Il giudizio degli analisti
Sul fronte delle valutazioni, il tono degli analisti si è progressivamente raffreddato dopo la pubblicazione dei conti e della guidance 2026. JPMorgan evidenzia come le indicazioni su ricavi ed EBITDA adjusted implichino un taglio delle stime di consenso rispettivamente di circa il 2% e il 7%, prospettando un ulteriore esercizio senza espansione dei margini. Secondo la banca d’affari, il primo trimestre potrebbe rappresentare il punto più debole dell’anno e il Capital Markets Day di maggio, rischia di tradursi in nuove revisioni al ribasso in un contesto in cui persistono criticità strutturali e una forte esposizione all’immunodiagnostica.
Un’impostazione prudente condivisa anche da Morgan Stanley, che definisce la guidance “ambiziosa” alla luce di una stagione influenzale debole, delle difficoltà in Cina e della crescente pressione competitiva nella diagnostica molecolare, sottolineando inoltre come i risultati del quarto trimestre abbiano mancato le attese e possano limitare l’interesse degli investitori nel breve termine.
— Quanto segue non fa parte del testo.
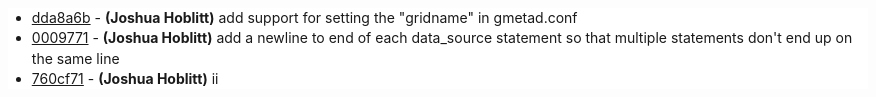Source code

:  * [dda8a6b](../../commit/dda8a6b) - __(Joshua Hoblitt)__ add support for setting the "gridname" in gmetad.conf
 * [0009771](../../commit/0009771) - __(Joshua Hoblitt)__ add a newline to end of each data_source statement so that multiple statements don't end up on the same line
 * [760cf71](../../commit/760cf71) - __(Joshua Hoblitt)__ ii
Sulla stessa linea Mediobanca, che ha ridotto il giudizio a “neutral”, indicando come i target 2026 suggeriscano una dinamica dell’utile per azione sostanzialmente piatta e confermando un quadro di visibilità ancora limitata sull’evoluzione della crescita. Anche RBC mantiene un approccio costruttivo sul titolo, pur evidenziando diversi elementi di cautela. Per la Banca d’investimento, la crescita prevista per il 2026 sarà sbilanciata verso la seconda parte dell’anno, un profilo che tende ad aumentare l’incertezza sulla visibilità dei risultati nel breve termine. La guidance fornita dal gruppo, inoltre, suggerisce possibili revisioni al ribasso delle attuali stime di consenso. A pesare sul quadro prospettico sono diversi fattori: l’effetto dei dazi, la prosecuzione delle pressioni derivanti dal sistema VBP in Cina, un mix di prodotti meno favorevole e un incremento degli investimenti legati al lancio di nuove soluzioni che potrebbero comprimere la redditività nel breve periodo.